### Work order
Retype the part of the article on Grayscale's legal fight with the SEC that opens with the words containing "Grayscale Investments’ boss, Michael" and closes with "in June 2022.".
*** Extract provided ***
Grayscale Investments’ boss, Michael Sonnenshein, said that if GBTC got the green light to “convert” to a spot Bitcoin ETF, there would “no longer” be a discount or a premium amid ongoing legal action against the SEC.

In a recent interview, Grayscale Investments’ CEO Michael Sonnenshein stated he “can’t imagine” why the United States Securities and Exchange Commission (SEC) “wouldn’t want” to protect Grayscale investors and return the true asset value to them.

In a Feb. 25 interview on What Bitcoin Did, a popular podcast hosted by Peter McCormack, Sonnenshein explained that the SEC “violated the administrative procedures act” by denying approval for the Grayscale Bitcoin Trust (GBTC) to be a spot Bitcoin exchange-traded fund (ETF), in June 2022.

He explained that this act ensures the regulator doesn’t show “favoritism” or act “arbitrarily,” adding that the SEC acted “arbitrarily” by approving Bitcoin Futures ETFs while rejecting “GBTC’s conversion.“

Sonnenshein noted that when the SEC started approving the first Bitcoin ETFs, Grayscale took it “as a sign” that the SEC was “changing their attitude to Bitcoin.”

He said there is a “couple billion dollars” of capital that would immediately go back into investors’ pockets, on an “overnight basis,” if GBTC was approved as a spot Bitcoin ETF, as the fund would “bleed back” up to its net asset value (NAV).

Sonnenshein explained that this is due to GBTC currently trading at a discount to its NAV, but if it were to convert to an ETF, there would “no longer” be a discount or a premium; there would be an “arbitraged mechanism” embedded.

He reiterated that Grayscale is in the process of “suing the SEC now,” and could have a decision challenging the SEC’s denial of its initial application by as early as “fall 2023.”

He also noted that Grayscale has over a “million investor accounts,” with investors worldwide counting on the firm to “do the right thing for them.”

Sonnenshein “can’t imagine” why the SEC wouldn’t want to “protect investors” and “return that value” to them.
*** End of Extract provided ***
*** Exercise data ***
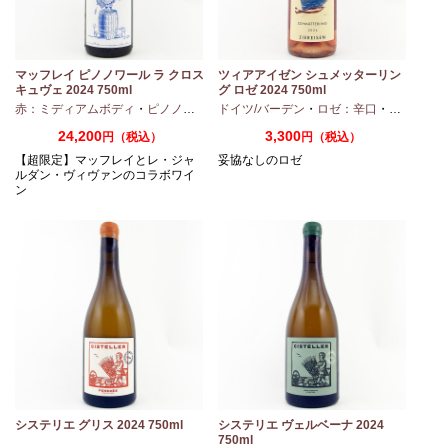
マッフレイ ピノノワール ラ クロス
ツィアアイゼン シュメッターリン
キュヴェ 2024 750ml
グ ロゼ 2024 750ml
・
シャルドネ
赤：ミディアムボディ
・
ピノノワール
ドイツ/バーデン
・
ロゼ：辛口
・
ピノノワ
24,200
3,300
円（税込）
円（税込）
【超限定】マッフレイとレ・ジャ
妥協なしのロゼ
ルダン・ヴィヴァンのコラボワイ
ン
システリエ グリス 2024 750ml
システリエ ヴェルベーナ 2024
750ml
*** End of Exercise data ***
### Task response
Grayscale Investments’ boss, Michael Sonnenshein, said that if GBTC got the green light to “convert” to a spot Bitcoin ETF, there would “no longer” be a discount or a premium amid ongoing legal action against the SEC.

In a recent interview, Grayscale Investments’ CEO Michael Sonnenshein stated he “can’t imagine” why the United States Securities and Exchange Commission (SEC) “wouldn’t want” to protect Grayscale investors and return the true asset value to them.

In a Feb. 25 interview on What Bitcoin Did, a popular podcast hosted by Peter McCormack, Sonnenshein explained that the SEC “violated the administrative procedures act” by denying approval for the Grayscale Bitcoin Trust (GBTC) to be a spot Bitcoin exchange-traded fund (ETF), in June 2022.